■ **Source passage**
U.S. missiles struck three locations in the western Iranian city of Abadan on Monday, killing at least two people and wounding three others, Middle East Eye reported, citing Iranian officials. Abadan, in Khuzestan province, is home to one of Iran’s oldest and largest oil refineries and sits at the head of the Persian Gulf near the Iraqi border.

What We Know

Three sites in Abadan were hit by U.S. munitions on Monday, per Middle East Eye. Iranian officials put the toll at two killed and three wounded, with local emergency services responding at all three impact sites.

The Abadan strikes are part of a broader U.S. operation Monday that CENTCOM said hit “dozens” of Iranian targets, including air defense systems, coastal radar, and missile and naval capabilities, according to Middle East Monitor’s reporting on the Washington statement. Iranian state media had earlier reported one person killed and seven wounded at a military base in Isfahan in central Iran.

Iran responded overnight by targeting what it called “U.S. military sites” in Bahrain, Kuwait, and Oman, framing the operation as retaliation for the American bombardment.

■ **Request 1**
Translate into Spanish this sentence from the report on the Abadan strikes: "Three sites in Abadan were hit by U.S. munitions on Monday, per Middle East Eye."

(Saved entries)
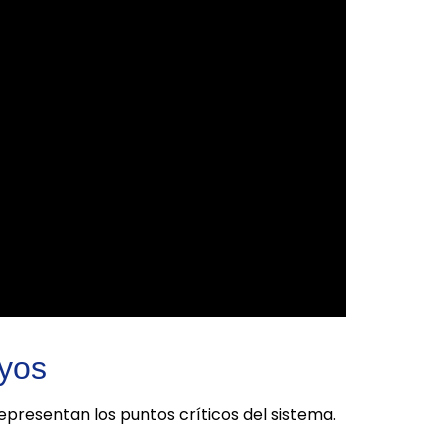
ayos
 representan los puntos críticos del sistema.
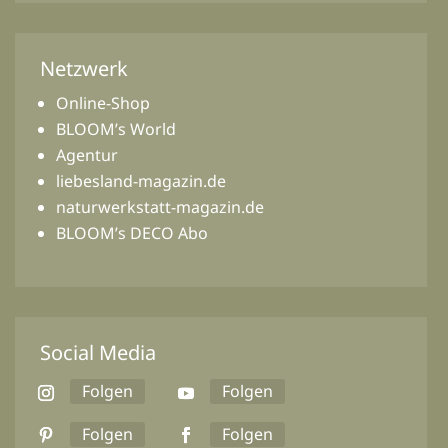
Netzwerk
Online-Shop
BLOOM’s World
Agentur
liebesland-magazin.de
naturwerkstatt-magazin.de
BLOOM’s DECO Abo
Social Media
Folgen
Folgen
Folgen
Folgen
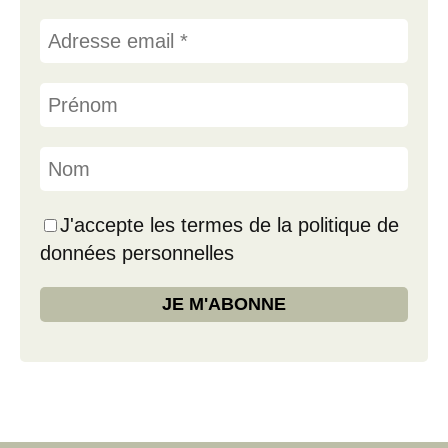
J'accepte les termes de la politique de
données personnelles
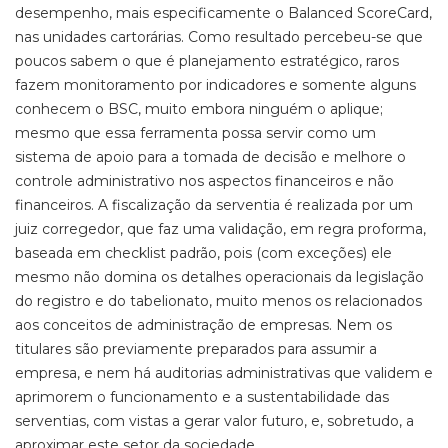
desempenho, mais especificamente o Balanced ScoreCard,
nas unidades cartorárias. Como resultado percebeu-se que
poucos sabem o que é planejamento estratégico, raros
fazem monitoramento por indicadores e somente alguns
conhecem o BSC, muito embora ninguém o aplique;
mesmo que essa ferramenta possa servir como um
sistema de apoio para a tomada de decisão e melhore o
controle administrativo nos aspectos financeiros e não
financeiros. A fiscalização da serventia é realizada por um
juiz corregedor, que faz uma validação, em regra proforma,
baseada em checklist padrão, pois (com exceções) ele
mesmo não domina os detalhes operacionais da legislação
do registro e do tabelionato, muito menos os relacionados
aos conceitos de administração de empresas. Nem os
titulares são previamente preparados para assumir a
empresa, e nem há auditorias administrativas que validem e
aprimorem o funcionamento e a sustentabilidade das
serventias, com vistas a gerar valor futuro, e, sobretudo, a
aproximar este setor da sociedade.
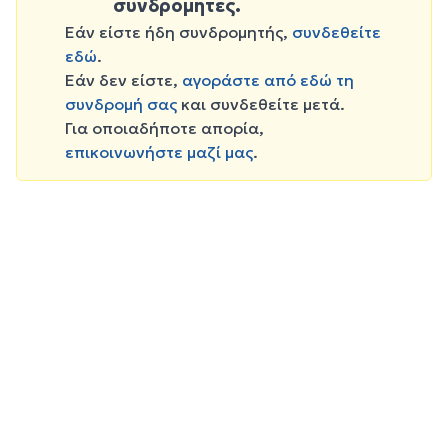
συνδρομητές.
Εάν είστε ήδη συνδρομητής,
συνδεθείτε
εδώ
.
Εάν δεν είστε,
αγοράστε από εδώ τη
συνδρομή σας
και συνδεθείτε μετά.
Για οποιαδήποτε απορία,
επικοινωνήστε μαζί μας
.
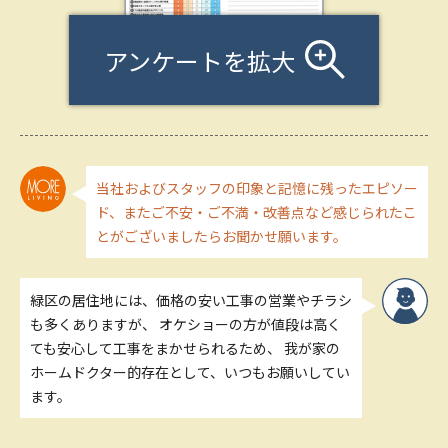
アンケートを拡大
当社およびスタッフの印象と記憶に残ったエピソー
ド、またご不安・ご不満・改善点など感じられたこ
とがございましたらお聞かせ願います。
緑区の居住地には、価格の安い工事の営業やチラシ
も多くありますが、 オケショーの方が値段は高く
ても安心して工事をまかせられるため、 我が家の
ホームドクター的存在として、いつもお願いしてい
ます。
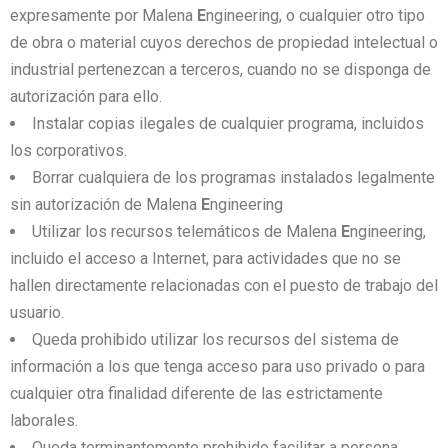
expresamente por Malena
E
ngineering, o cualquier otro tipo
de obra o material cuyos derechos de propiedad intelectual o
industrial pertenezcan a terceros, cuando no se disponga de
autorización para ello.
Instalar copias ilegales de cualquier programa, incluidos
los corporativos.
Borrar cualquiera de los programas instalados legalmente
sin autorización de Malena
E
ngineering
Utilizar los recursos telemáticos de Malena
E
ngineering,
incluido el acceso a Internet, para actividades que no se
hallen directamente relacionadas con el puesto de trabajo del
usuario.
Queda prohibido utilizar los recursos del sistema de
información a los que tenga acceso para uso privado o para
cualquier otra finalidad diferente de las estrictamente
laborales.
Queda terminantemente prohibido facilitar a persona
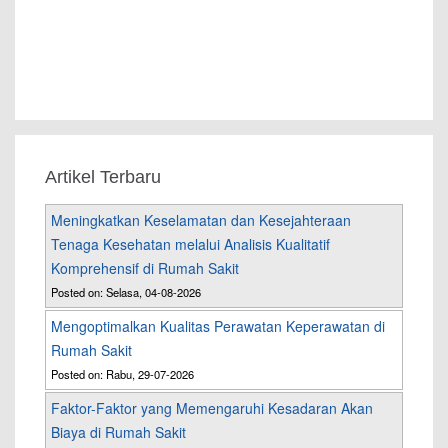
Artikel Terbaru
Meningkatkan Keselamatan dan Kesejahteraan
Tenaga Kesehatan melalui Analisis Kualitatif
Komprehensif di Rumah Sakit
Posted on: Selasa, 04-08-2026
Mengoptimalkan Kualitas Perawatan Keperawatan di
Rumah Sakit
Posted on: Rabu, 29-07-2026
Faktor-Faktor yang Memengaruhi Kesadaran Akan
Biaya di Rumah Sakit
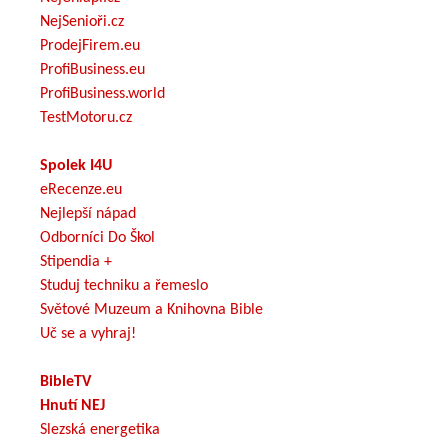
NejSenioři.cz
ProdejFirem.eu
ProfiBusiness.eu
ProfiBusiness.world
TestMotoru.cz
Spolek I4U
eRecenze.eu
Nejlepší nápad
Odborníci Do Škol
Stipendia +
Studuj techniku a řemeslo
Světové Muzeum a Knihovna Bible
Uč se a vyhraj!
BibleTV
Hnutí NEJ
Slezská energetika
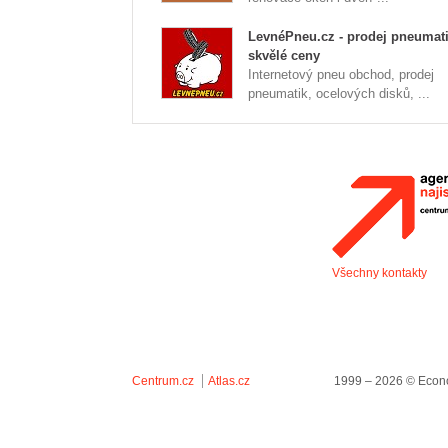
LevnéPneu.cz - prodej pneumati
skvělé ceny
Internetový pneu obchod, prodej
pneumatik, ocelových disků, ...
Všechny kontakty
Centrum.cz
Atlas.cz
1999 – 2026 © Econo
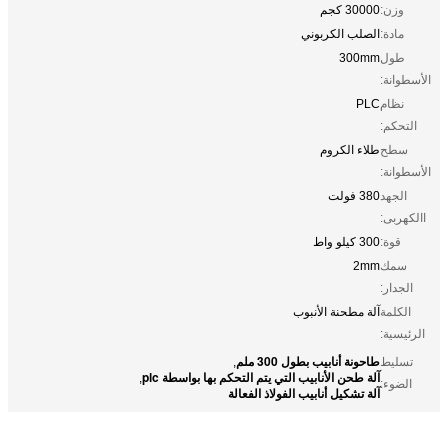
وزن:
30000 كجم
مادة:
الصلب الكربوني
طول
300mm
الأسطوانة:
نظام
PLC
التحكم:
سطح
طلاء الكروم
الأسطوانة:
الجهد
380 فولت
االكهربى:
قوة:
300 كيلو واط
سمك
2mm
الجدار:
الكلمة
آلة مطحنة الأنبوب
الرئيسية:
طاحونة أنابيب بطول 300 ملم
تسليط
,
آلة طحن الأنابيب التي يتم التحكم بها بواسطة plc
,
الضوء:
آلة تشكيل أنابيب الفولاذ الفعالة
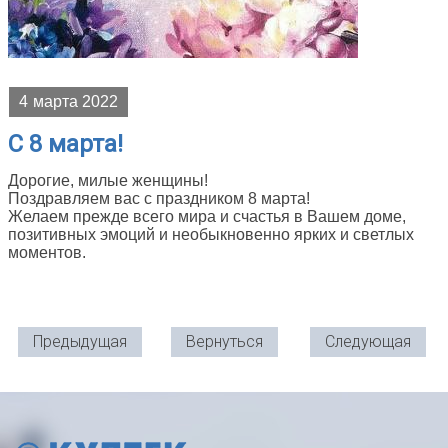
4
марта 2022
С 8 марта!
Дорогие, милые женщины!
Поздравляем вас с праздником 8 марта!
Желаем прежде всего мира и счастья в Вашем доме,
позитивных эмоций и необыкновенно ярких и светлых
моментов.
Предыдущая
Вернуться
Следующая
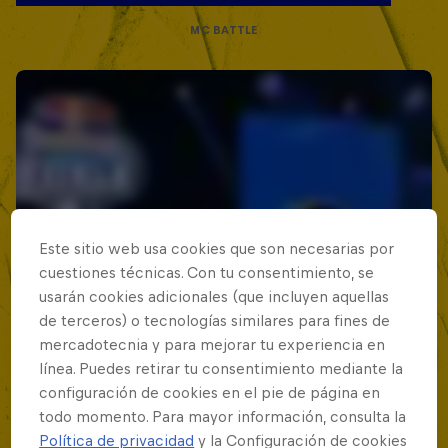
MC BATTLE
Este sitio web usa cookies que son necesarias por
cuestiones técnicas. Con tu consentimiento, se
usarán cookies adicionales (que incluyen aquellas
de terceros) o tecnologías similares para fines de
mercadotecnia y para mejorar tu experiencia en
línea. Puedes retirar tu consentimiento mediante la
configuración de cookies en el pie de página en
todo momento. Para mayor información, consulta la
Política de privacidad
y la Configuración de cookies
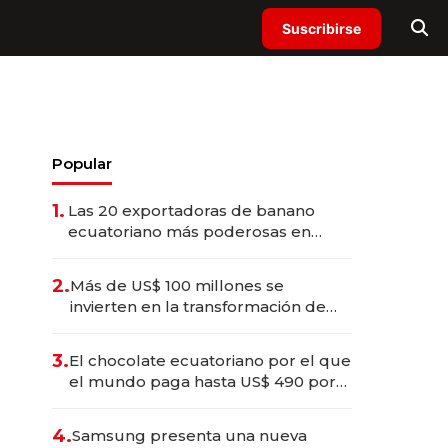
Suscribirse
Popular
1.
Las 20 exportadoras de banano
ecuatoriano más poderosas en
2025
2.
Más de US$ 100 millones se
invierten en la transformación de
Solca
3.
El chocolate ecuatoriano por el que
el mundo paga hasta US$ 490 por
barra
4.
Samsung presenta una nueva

■ **Request 2**
Retype everything in the listing from the line containing "Suscribirse" down to the final line of the listing, with no changes.

■ **Problem solution 1**
Tres sitios en Abadán fueron alcanzados por municiones estadounidenses el lunes, según Middle East Eye.

■ **Problem solution 2**
Suscribirse
Popular
1.
Las 20 exportadoras de banano
ecuatoriano más poderosas en
2025
2.
Más de US$ 100 millones se
invierten en la transformación de
Solca
3.
El chocolate ecuatoriano por el que
el mundo paga hasta US$ 490 por
barra
4.
Samsung presenta una nueva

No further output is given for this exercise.